Requirement: For this exercise, transcribe all of the entries exactly.

Material for the task:
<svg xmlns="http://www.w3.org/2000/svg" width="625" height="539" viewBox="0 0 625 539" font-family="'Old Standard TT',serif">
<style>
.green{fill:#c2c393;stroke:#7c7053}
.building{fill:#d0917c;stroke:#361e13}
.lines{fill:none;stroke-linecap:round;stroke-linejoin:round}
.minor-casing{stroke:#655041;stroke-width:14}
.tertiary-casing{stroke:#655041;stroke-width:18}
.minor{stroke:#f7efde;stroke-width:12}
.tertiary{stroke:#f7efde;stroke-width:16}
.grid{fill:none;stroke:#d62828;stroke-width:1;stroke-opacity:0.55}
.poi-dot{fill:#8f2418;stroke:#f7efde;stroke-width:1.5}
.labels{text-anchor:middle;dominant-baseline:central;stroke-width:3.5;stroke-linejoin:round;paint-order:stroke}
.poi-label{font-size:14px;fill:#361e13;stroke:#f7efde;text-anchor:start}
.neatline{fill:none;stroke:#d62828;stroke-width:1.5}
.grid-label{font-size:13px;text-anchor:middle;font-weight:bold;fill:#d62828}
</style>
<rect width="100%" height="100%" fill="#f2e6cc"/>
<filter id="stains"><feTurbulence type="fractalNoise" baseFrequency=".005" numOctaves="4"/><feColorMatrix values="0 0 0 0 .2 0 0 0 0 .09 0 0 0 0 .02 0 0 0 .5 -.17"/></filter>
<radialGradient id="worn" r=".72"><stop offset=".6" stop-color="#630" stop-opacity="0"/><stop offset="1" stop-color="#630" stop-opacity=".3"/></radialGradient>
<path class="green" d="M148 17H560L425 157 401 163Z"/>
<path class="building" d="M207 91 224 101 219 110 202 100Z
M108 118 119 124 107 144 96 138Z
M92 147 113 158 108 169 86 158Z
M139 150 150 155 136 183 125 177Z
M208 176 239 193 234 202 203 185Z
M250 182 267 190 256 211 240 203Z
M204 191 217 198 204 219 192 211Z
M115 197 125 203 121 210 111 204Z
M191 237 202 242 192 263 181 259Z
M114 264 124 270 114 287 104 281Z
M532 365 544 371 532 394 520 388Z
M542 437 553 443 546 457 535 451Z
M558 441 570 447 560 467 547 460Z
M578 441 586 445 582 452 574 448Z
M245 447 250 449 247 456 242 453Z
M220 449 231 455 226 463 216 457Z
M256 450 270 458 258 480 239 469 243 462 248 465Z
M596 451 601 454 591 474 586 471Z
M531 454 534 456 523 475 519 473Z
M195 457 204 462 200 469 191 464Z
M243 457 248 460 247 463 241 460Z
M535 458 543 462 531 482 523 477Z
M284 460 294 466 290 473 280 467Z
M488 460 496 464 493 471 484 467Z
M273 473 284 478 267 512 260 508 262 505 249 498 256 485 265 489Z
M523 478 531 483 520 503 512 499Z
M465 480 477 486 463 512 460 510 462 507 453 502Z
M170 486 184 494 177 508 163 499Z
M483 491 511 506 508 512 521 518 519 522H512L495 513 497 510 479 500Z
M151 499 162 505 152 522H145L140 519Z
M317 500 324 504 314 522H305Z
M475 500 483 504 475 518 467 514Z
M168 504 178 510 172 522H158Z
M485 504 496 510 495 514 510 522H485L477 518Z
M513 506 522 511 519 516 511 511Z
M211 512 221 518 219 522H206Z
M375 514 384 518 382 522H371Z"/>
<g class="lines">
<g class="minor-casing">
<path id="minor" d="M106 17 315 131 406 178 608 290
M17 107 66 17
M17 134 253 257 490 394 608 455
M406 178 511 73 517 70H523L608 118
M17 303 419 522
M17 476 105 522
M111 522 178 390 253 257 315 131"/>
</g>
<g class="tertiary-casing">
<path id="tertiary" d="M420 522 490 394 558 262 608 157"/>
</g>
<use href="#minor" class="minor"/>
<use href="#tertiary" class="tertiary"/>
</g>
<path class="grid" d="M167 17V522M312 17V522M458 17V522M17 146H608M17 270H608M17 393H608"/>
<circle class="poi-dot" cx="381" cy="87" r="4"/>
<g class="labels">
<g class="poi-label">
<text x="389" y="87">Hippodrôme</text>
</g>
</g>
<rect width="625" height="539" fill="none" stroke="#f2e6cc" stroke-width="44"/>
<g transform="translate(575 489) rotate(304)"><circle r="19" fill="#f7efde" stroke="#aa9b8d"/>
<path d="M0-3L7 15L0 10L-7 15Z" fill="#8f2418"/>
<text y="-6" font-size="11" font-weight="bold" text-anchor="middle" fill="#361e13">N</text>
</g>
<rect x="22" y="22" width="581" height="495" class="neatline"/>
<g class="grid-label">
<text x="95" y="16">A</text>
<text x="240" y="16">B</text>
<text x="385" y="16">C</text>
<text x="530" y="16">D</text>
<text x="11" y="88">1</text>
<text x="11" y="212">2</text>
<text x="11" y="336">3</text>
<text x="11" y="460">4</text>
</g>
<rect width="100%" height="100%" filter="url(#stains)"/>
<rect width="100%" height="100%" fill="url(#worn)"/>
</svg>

Response box:
<svg xmlns="http://www.w3.org/2000/svg" width="625" height="539" viewBox="0 0 625 539" font-family="'Old Standard TT',serif">
<style>
.green{fill:#c2c393;stroke:#7c7053}
.building{fill:#d0917c;stroke:#361e13}
.lines{fill:none;stroke-linecap:round;stroke-linejoin:round}
.minor-casing{stroke:#655041;stroke-width:14}
.tertiary-casing{stroke:#655041;stroke-width:18}
.minor{stroke:#f7efde;stroke-width:12}
.tertiary{stroke:#f7efde;stroke-width:16}
.grid{fill:none;stroke:#d62828;stroke-width:1;stroke-opacity:0.55}
.poi-dot{fill:#8f2418;stroke:#f7efde;stroke-width:1.5}
.labels{text-anchor:middle;dominant-baseline:central;stroke-width:3.5;stroke-linejoin:round;paint-order:stroke}
.poi-label{font-size:14px;fill:#361e13;stroke:#f7efde;text-anchor:start}
.neatline{fill:none;stroke:#d62828;stroke-width:1.5}
.grid-label{font-size:13px;text-anchor:middle;font-weight:bold;fill:#d62828}
</style>
<rect width="100%" height="100%" fill="#f2e6cc"/>
<filter id="stains"><feTurbulence type="fractalNoise" baseFrequency=".005" numOctaves="4"/><feColorMatrix values="0 0 0 0 .2 0 0 0 0 .09 0 0 0 0 .02 0 0 0 .5 -.17"/></filter>
<radialGradient id="worn" r=".72"><stop offset=".6" stop-color="#630" stop-opacity="0"/><stop offset="1" stop-color="#630" stop-opacity=".3"/></radialGradient>
<path class="green" d="M148 17H560L425 157 401 163Z"/>
<path class="building" d="M207 91 224 101 219 110 202 100Z
M108 118 119 124 107 144 96 138Z
M92 147 113 158 108 169 86 158Z
M139 150 150 155 136 183 125 177Z
M208 176 239 193 234 202 203 185Z
M250 182 267 190 256 211 240 203Z
M204 191 217 198 204 219 192 211Z
M115 197 125 203 121 210 111 204Z
M191 237 202 242 192 263 181 259Z
M114 264 124 270 114 287 104 281Z
M532 365 544 371 532 394 520 388Z
M542 437 553 443 546 457 535 451Z
M558 441 570 447 560 467 547 460Z
M578 441 586 445 582 452 574 448Z
M245 447 250 449 247 456 242 453Z
M220 449 231 455 226 463 216 457Z
M256 450 270 458 258 480 239 469 243 462 248 465Z
M596 451 601 454 591 474 586 471Z
M531 454 534 456 523 475 519 473Z
M195 457 204 462 200 469 191 464Z
M243 457 248 460 247 463 241 460Z
M535 458 543 462 531 482 523 477Z
M284 460 294 466 290 473 280 467Z
M488 460 496 464 493 471 484 467Z
M273 473 284 478 267 512 260 508 262 505 249 498 256 485 265 489Z
M523 478 531 483 520 503 512 499Z
M465 480 477 486 463 512 460 510 462 507 453 502Z
M170 486 184 494 177 508 163 499Z
M483 491 511 506 508 512 521 518 519 522H512L495 513 497 510 479 500Z
M151 499 162 505 152 522H145L140 519Z
M317 500 324 504 314 522H305Z
M475 500 483 504 475 518 467 514Z
M168 504 178 510 172 522H158Z
M485 504 496 510 495 514 510 522H485L477 518Z
M513 506 522 511 519 516 511 511Z
M211 512 221 518 219 522H206Z
M375 514 384 518 382 522H371Z"/>
<g class="lines">
<g class="minor-casing">
<path id="minor" d="M106 17 315 131 406 178 608 290
M17 107 66 17
M17 134 253 257 490 394 608 455
M406 178 511 73 517 70H523L608 118
M17 303 419 522
M17 476 105 522
M111 522 178 390 253 257 315 131"/>
</g>
<g class="tertiary-casing">
<path id="tertiary" d="M420 522 490 394 558 262 608 157"/>
</g>
<use href="#minor" class="minor"/>
<use href="#tertiary" class="tertiary"/>
</g>
<path class="grid" d="M167 17V522M312 17V522M458 17V522M17 146H608M17 270H608M17 393H608"/>
<circle class="poi-dot" cx="381" cy="87" r="4"/>
<g class="labels">
<g class="poi-label">
<text x="389" y="87">Hippodrôme</text>
</g>
</g>
<rect width="625" height="539" fill="none" stroke="#f2e6cc" stroke-width="44"/>
<g transform="translate(575 489) rotate(304)"><circle r="19" fill="#f7efde" stroke="#aa9b8d"/>
<path d="M0-3L7 15L0 10L-7 15Z" fill="#8f2418"/>
<text y="-6" font-size="11" font-weight="bold" text-anchor="middle" fill="#361e13">N</text>
</g>
<rect x="22" y="22" width="581" height="495" class="neatline"/>
<g class="grid-label">
<text x="95" y="16">A</text>
<text x="240" y="16">B</text>
<text x="385" y="16">C</text>
<text x="530" y="16">D</text>
<text x="11" y="88">1</text>
<text x="11" y="212">2</text>
<text x="11" y="336">3</text>
<text x="11" y="460">4</text>
</g>
<rect width="100%" height="100%" filter="url(#stains)"/>
<rect width="100%" height="100%" fill="url(#worn)"/>
</svg>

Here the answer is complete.